Documentary: Cybercops (2000)

Cybercops is a Channel 4 UK documentary first aired on December 21st 2000. The documentary explores threats to electronic commerce at the turn of the century and the work done by various private companies and law enforcement agencies to defend it.

The documentary offers a coverage of HOPE and Defcon conferences as a way to introduce hackers to the viewer. Cult of the Dead Cow (CDC) is prominently featured with interviews of Deth Vegetable and Sir Dystic. The two talk about the rationale for developing and releasing tools to circumvent security in Windows systems as a way to increase awareness and security of Microsoft’s products. At the same time, viewers are presented with clips of wild CDC parties and theatrical presentations at the conferences. The rest of this segment covers Chris Rouland and his crew discussing and carrying out intelligence gathering at the two conferences looking for new tools, hacking methods and future hacker stars.

A large chunk of the documentary is dedicated to interviews with Law Enforcement agents and private companies discussing various types of hacking attacks against Internet users, e-commerce sites, financial system and kids. A segment with a USSS Electronic Crimes Task Force special agent, Nancy Yule, talks about the ease with which hackers can see everything that Internet users do on their computers with tools such as CDC’s Back Orifice. Nancy advises never to purchase anything online to a group of wide-eyed agents. At the same time, she advises police officers just how easy it is to intercept and modify communications sent by portable computer terminals in their cars.

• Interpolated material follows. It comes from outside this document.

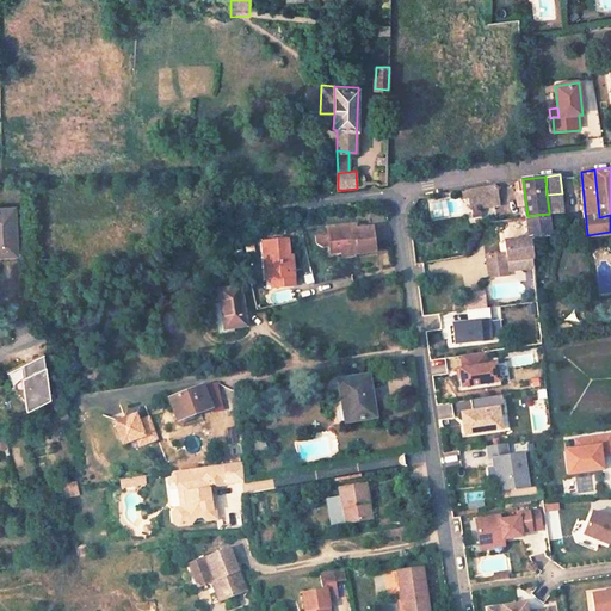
[(471,208),(499,203),(497,184),(462,189),(463,196),(470,195),(471,208)]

A Symantec virologist, Motayaki Yamamura, discusses some of the destructive virus payloads that format user hard drives and destroy files. At the same time he predicts that the future of computer viruses is not to destroy but to steal sensitive information from computers. Another example of private companies combating Internet crime is a segment at IBM’s Monitoring Center in Boulder, Colorado where we are walked through a typical detection and incident response process with Dough Brown and an unnamed analyst.

The documentary includes a coverage of several popular criminal cases. Detective Michael Brausam from LAPD’s Computer Crimes Unit talks about how he tracked down Dennis Moran aka Coolio after he defaced several websites. One of the more interesting interviews is with Michael Bloomberg who talks about his experience with online extortionists. In this incident, FBI and Michael Bloomberg were able to lure the two Kazakh extortionists to London in order to capture and extradite them back to the United States for prosecution. At last, a detailed view on identifying and capturing online predators is offered by Sacramento Valley’s Hi Tech Crimes Force.

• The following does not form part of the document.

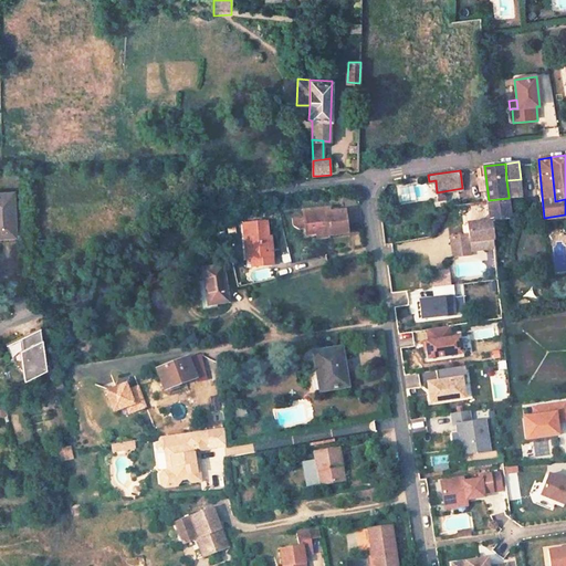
[(509,196),(522,196),(521,179),(506,180),(509,196)]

Cybercops was released in the time of the dot-COM boom, when the rapidly growing electronic commerce has faced privacy and security issues of the online world. In that vacuum we can observe law enforcement agencies slowly adapting to an Internet equivalent of policemen and various private entities attempting to build businesses around fear and uncertainty. By far the smallest and the narrowest coverage in the documentary is that of hackers who are represented as wild internet delinquents set out on the quest of world domination. In that respect the documentary fails to identify hackers of varying ethical standards and how each of them present a unique threat or benefit to the online world.